Wall Street sagged from the record highs reached yesterday as the latest jobs and services industry data were weaker than expected, prompting concern about the strength of the recovery in the world's largest economy.
Companies added 158,000 workers in March, ADP Research Institute data showed today, well below expectations of economists polled by Bloomberg and Reuters and the smallest increase since October. It was down from a revised 237,000 gain in February.
"The job market continues to improve, but in fits and starts," Mark Zandi, chief economists at Moody's Analytics, said in a statement. One key drag last month on the labour market was the lack of new construction jobs as rebuilding from the damage done by Superstorm Sandy in late 2012 eased.

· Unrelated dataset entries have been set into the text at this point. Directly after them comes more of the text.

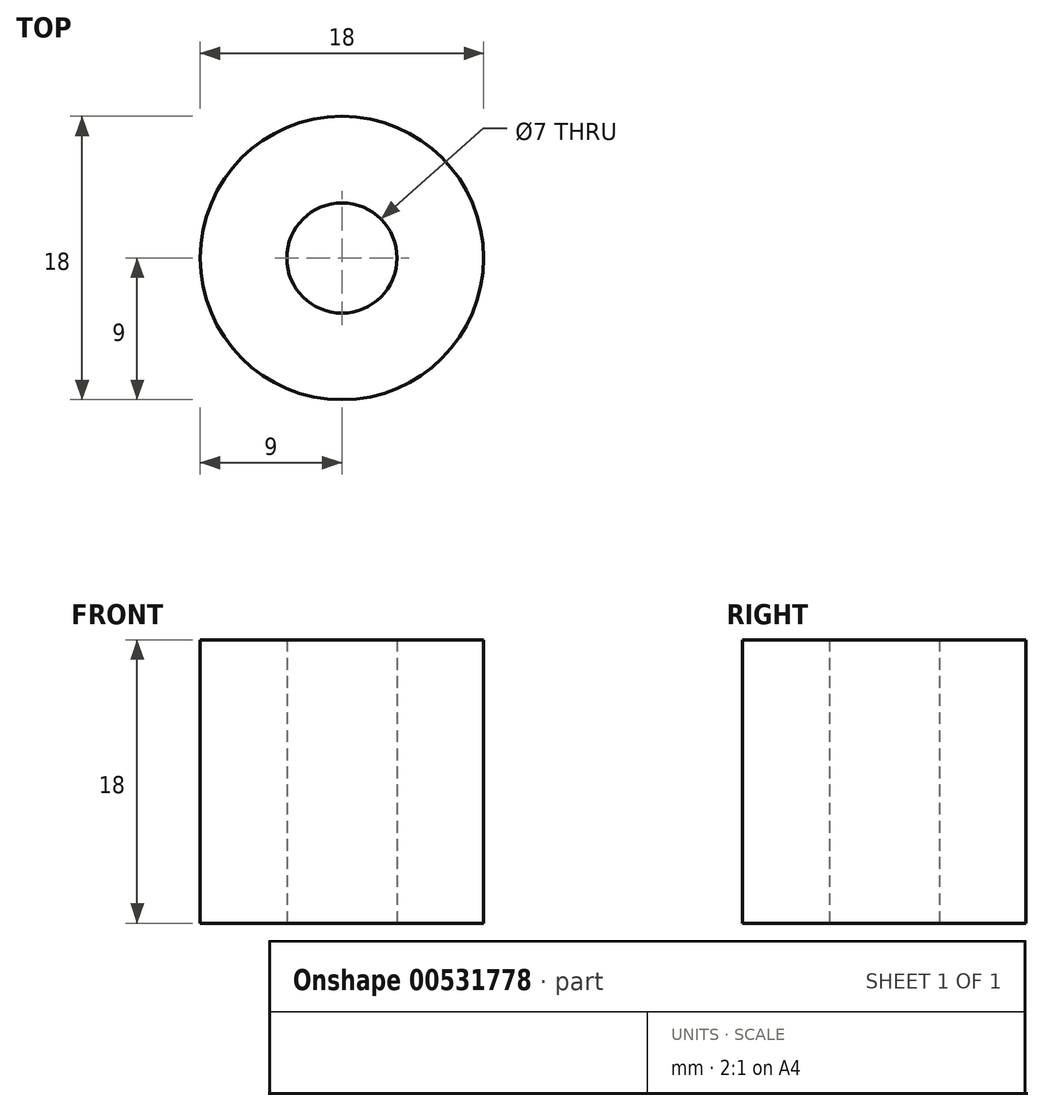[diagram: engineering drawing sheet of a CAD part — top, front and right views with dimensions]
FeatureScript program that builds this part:
annotation { "Feature Type Name" : "Feature", "Feature Type Description" : "" }
export const myFeature = defineFeature(function(context is Context, id is Id, definition is map)
    precondition{}
    {
        {
            var Q0;
            Q0=qCreatedBy(makeId("Top.planeOp"),FACE);
            var sketch = newSketch(context, id + "F0", { "sketchPlane" : qUnion([Q0])});
            skCircle(sketch, "E0", {"center": v(0, 0) * mm, "radius": 9 * mm});
            skCircle(sketch, "E1", {"center": v(0, 0) * mm, "radius": 3.5 * mm});
            skSolve(sketch);
        }
        {
            var Q0;
            Q0=makeQuery(id+"F0.imprint","IMPRINT",FACE,{"disambiguationData":[TD([[makeQuery(id+"F0.imprint","IMPRINT",EDGE,{"derivedFrom":sQuery(id+"F0.wireOp",EDGE,"E0")}),1.0]])]});
            extrude(context, id + "F1", {"entities" : qUnion([Q0]), "depth" : 18 * mm, "offsetDistance" : 25 * mm});
        }
    });
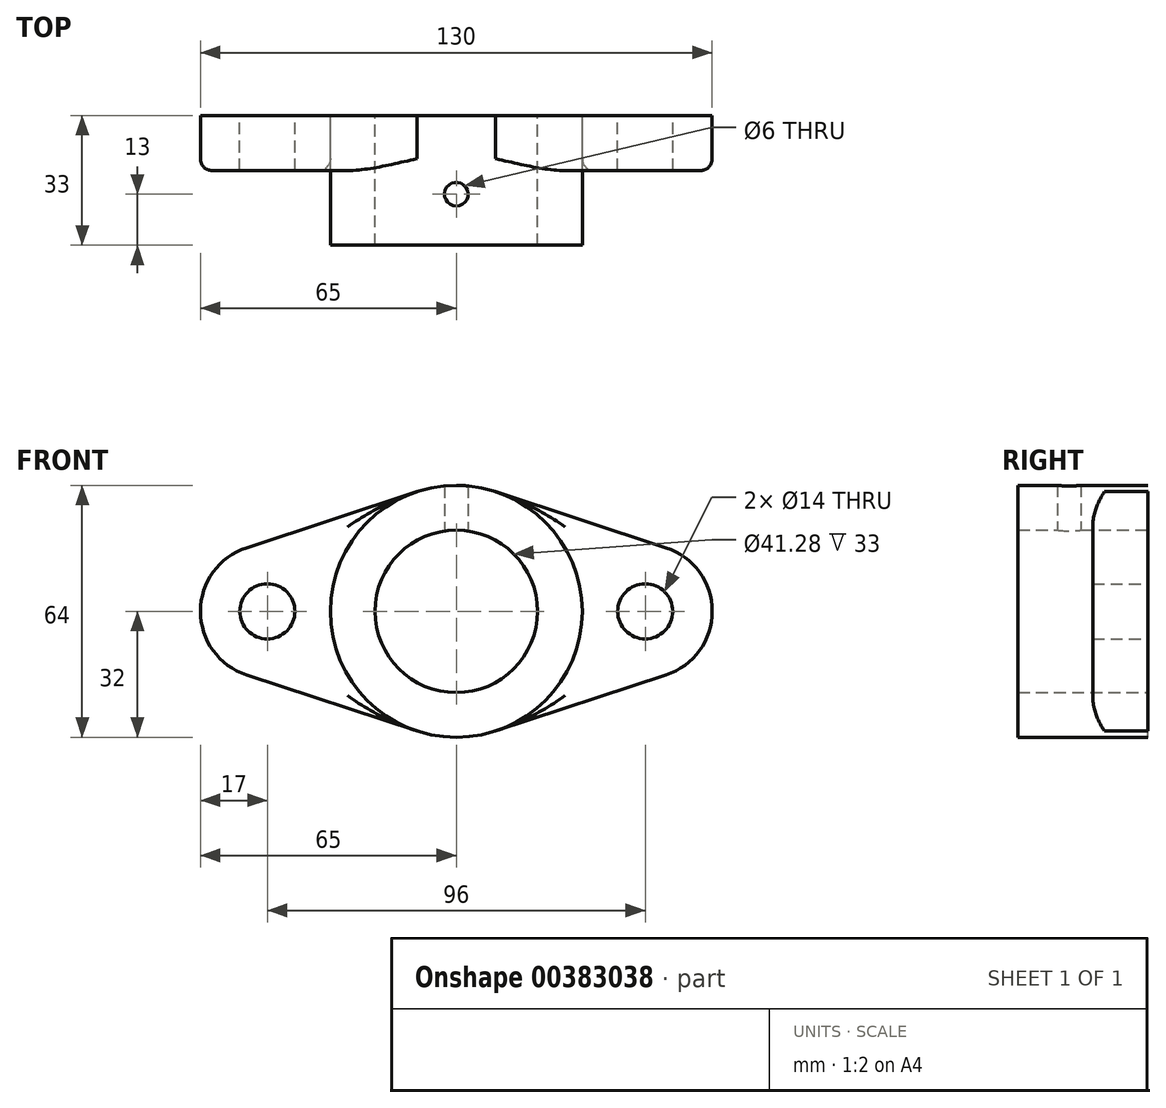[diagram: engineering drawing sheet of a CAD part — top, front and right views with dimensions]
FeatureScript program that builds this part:
annotation { "Feature Type Name" : "Feature", "Feature Type Description" : "" }
export const myFeature = defineFeature(function(context is Context, id is Id, definition is map)
    precondition{}
    {
        {
            var Q0;
            Q0=qCreatedBy(makeId("Front.planeOp"),FACE);
            var sketch = newSketch(context, id + "F0", { "sketchPlane" : qUnion([Q0])});
            skCircle(sketch, "E0", {"center": v(0, 0) * mm, "radius": 32 * mm});
            skCircle(sketch, "E1", {"center": v(-48, 0) * mm, "radius": 7 * mm});
            skCircle(sketch, "E2", {"center": v(48, 0) * mm, "radius": 7 * mm});
            skCircle(sketch, "E3", {"center": v(0, 0) * mm, "radius": 20.64 * mm});
            skArc(sketch, "E4", {"start": v(-53.31, 16.15) * mm, "mid": v(-65, 0) * mm, "end": v(-53.31, -16.15) * mm});
            skArc(sketch, "E5", {"start": v(53.31, -16.15) * mm, "mid": v(65, 0) * mm, "end": v(53.31, 16.15) * mm});
            skLineSegment(sketch, "E6", {"start": v(-53.31, 16.15) * mm, "end": v(-10, 30.4) * mm});
            skLineSegment(sketch, "E7", {"start": v(10, 30.4) * mm, "end": v(53.31, 16.15) * mm});
            skLineSegment(sketch, "E8", {"start": v(-53.31, -16.15) * mm, "end": v(-10, -30.4) * mm});
            skLineSegment(sketch, "E9", {"start": v(10, -30.4) * mm, "end": v(53.31, -16.15) * mm});
            skSolve(sketch);
        }
        {
            var Q0;
            Q0=makeQuery(id+"F0.imprint","IMPRINT",FACE,{"disambiguationData":[TD([[makeQuery(id+"F0.imprint","IMPRINT",EDGE,{"derivedFrom":sQuery(id+"F0.wireOp",EDGE,"E1")}),-1.0]])]});
            var Q1;
            Q1=makeQuery(id+"F0.imprint","IMPRINT",FACE,{"disambiguationData":[TD([[makeQuery(id+"F0.imprint","IMPRINT",EDGE,{"derivedFrom":sQuery(id+"F0.wireOp",EDGE,"E2")}),-1.0]])]});
            extrude(context, id + "F1", {"entities" : qUnion([Q0, Q1]), "depth" : 14 * mm});
        }
        {
            var Q0;
            Q0=makeQuery(id+"F0.imprint","IMPRINT",FACE,{"disambiguationData":[TD([[makeQuery(id+"F0.imprint","IMPRINT",EDGE,{"derivedFrom":sQuery(id+"F0.wireOp",EDGE,"E3")}),-1.0]])]});
            extrude(context, id + "F2", {"entities" : qUnion([Q0]), "depth" : 33 * mm});
        }
        {
            var Q0;
            Q0=qCreatedBy(makeId("Top.planeOp"),FACE);
            var sketch = newSketch(context, id + "F3", { "sketchPlane" : qUnion([Q0])});
            skCircle(sketch, "E10", {"center": v(0, -20) * mm, "radius": 3 * mm});
            skSolve(sketch);
        }
        {
            var Q0;
            Q0=makeQuery(id+"F3.imprint","IMPRINT",FACE,{"disambiguationData":[TD([[makeQuery(id+"F3.imprint","IMPRINT",EDGE,{"derivedFrom":sQuery(id+"F3.wireOp",EDGE,"E10")}),1.0]])]});
            extrude(context, id + "F4", {"entities" : qUnion([Q0]), "operationType" : NewBodyOperationType.REMOVE, "endBound" : BoundingType.THROUGH_ALL, "depth" : 25 * mm});
        }
        {
            var Q0;
            {var subQ0=sQuery(id+"F0.wireOp",EDGE,"E0");Q0=makeQuery(id+"F1.opExtrude","CAP_EDGE",EDGE,{"disambiguationData":[OSD([subQ0]),TDD([makeQuery(id+"F0.imprint","IMPRINT",EDGE,{"disambiguationData":[TD([[makeQuery(id+"F0.imprint","INTERSECT",VERTEX,{"derivedFrom":[subQ0,sQuery(id+"F0.wireOp",EDGE,"E7")]}),1.0]])],"derivedFrom":subQ0})])],"isStart":false});}
            var Q1;
            Q1=makeQuery(id+"F1.opExtrude","CAP_EDGE",EDGE,{"disambiguationData":[OSD([sQuery(id+"F0.wireOp",EDGE,"E7")])],"isStart":false});
            var Q2;
            {var subQ0=sQuery(id+"F0.wireOp",EDGE,"E0");Q2=makeQuery(id+"F1.opExtrude","CAP_EDGE",EDGE,{"disambiguationData":[OSD([subQ0]),TDD([makeQuery(id+"F0.imprint","IMPRINT",EDGE,{"disambiguationData":[TD([[makeQuery(id+"F0.imprint","INTERSECT",VERTEX,{"derivedFrom":[subQ0,sQuery(id+"F0.wireOp",EDGE,"E6")]}),-1.0]])],"derivedFrom":subQ0})])],"isStart":false});}
            var Q3;
            Q3=makeQuery(id+"F1.opExtrude","CAP_EDGE",EDGE,{"disambiguationData":[OSD([sQuery(id+"F0.wireOp",EDGE,"E6")])],"isStart":false});
            fillet(context, id + "F5", {"entities" : qUnion([Q0, Q1, Q2, Q3]), "radius" : 3 * mm, "tangentPropagation" : true, "allowEdgeOverflow" : false});
        }
    });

For the first quarter of 2013, the ADP report has reported an average gain of 191,000 new private sector jobs per month.
Meanwhile, the Institute for Supply Management's index of non-manufacturing businesses dropped to 54.4 in March from 56 in February, also falling short of economists' predictions. The accompanying new orders index slid 3.6 percentage points and the employment index decreased 3.9 percentage points.
While the majority of those polled by ISM continue to be positive about business conditions, "there is an underlying concern regarding the uncertainty of the future economy," the institute said in a statement.

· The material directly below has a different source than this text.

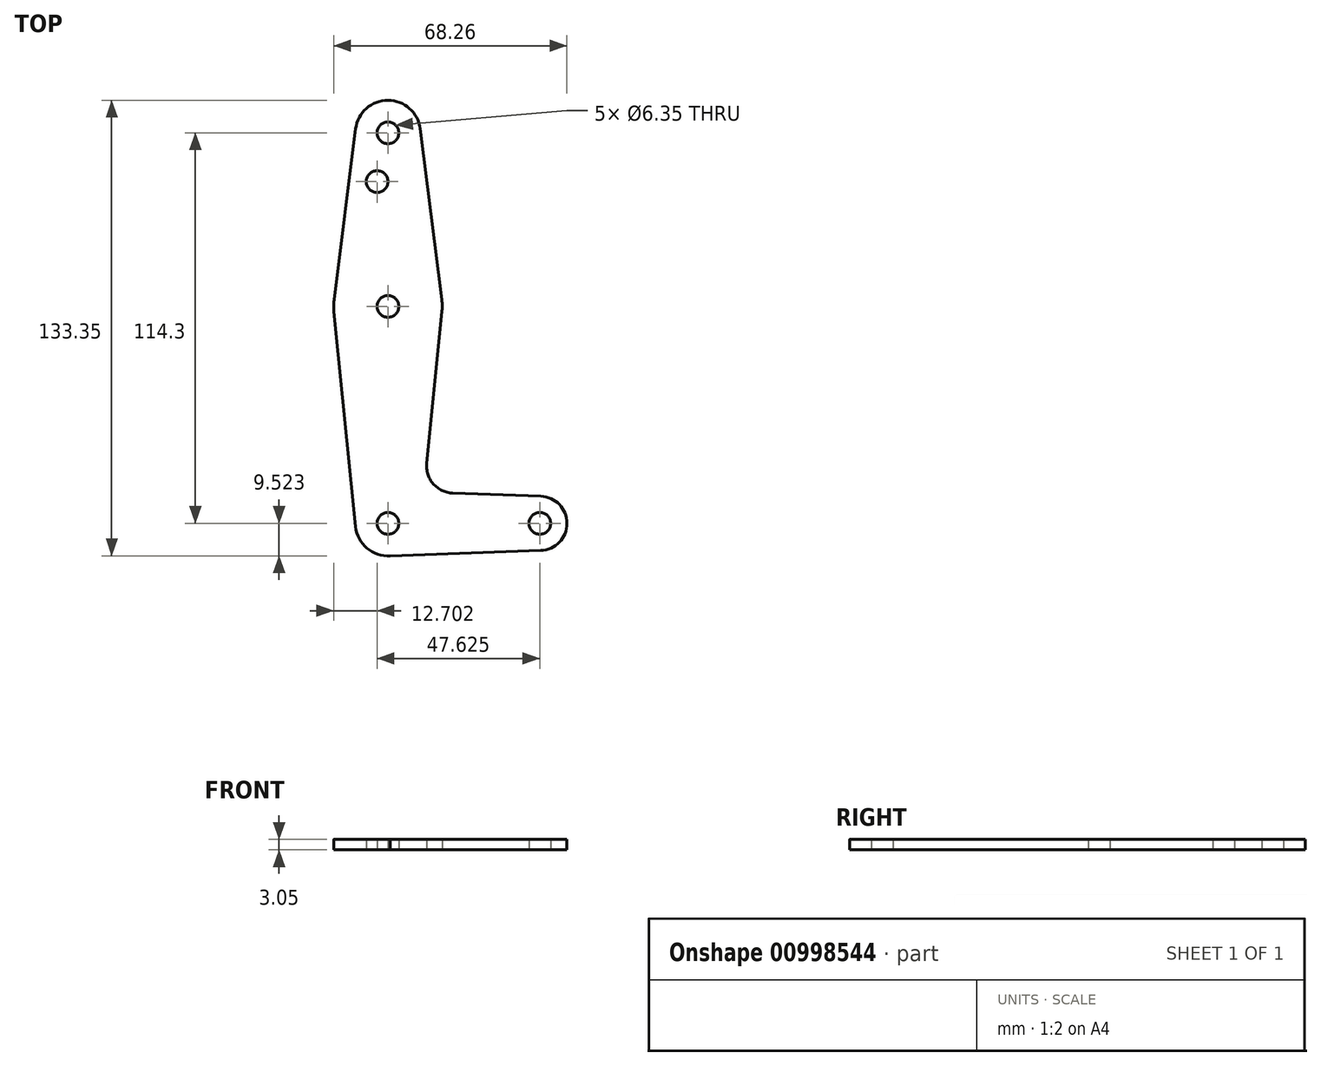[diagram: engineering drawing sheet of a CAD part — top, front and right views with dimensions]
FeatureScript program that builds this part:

"That's been the process this whole recovery-you get one strong quarter and then things start to slow down again," Scott Brown, chief economist at Raymond James in St Petersburg, Florida, told Reuters.
All eyes now are on Friday's monthly payrolls report, which is expected to show employers created 200,000 jobs in March. The unemployment rate is forecast to stay at 7.7 per cent.
In afternoon trading in New York, the Dow Jones Industrial Average declined 0.74 per cent, the Standard & Poor's 500 Index fell 1.04 per cent, while the Nasdaq Composite Index dropped 1.29 per cent.
In Europe, the Stoxx 600 Index finished the day with a 0.9 per cent slide from the previous close. Benchmark stock indexes in Frankfurt, London and Paris weakened as well, giving up 0.9 per cent, 1.1 per cent and 1.3 per cent respectively.
Commodities including gold, silver and oil also took a hit from the sobering data on the world's largest economy, reflecting concern demand might ease.
Conversely, US Treasuries became more attractive. The yield on the benchmark 10-year note shed five basis points to 1.81 per cent, the lowest since January 24, according to Bloomberg. The 30-year bond yield fell five basis points to 3.05 per cent.
In Europe, the ECB is widely expected to maintain its key interest rate at a record low 0.75 per cent when policymakers meet on Thursday. Two of 56 economists surveyed by Bloomberg predict the ECB will further reduce its rate to 0.5 per cent.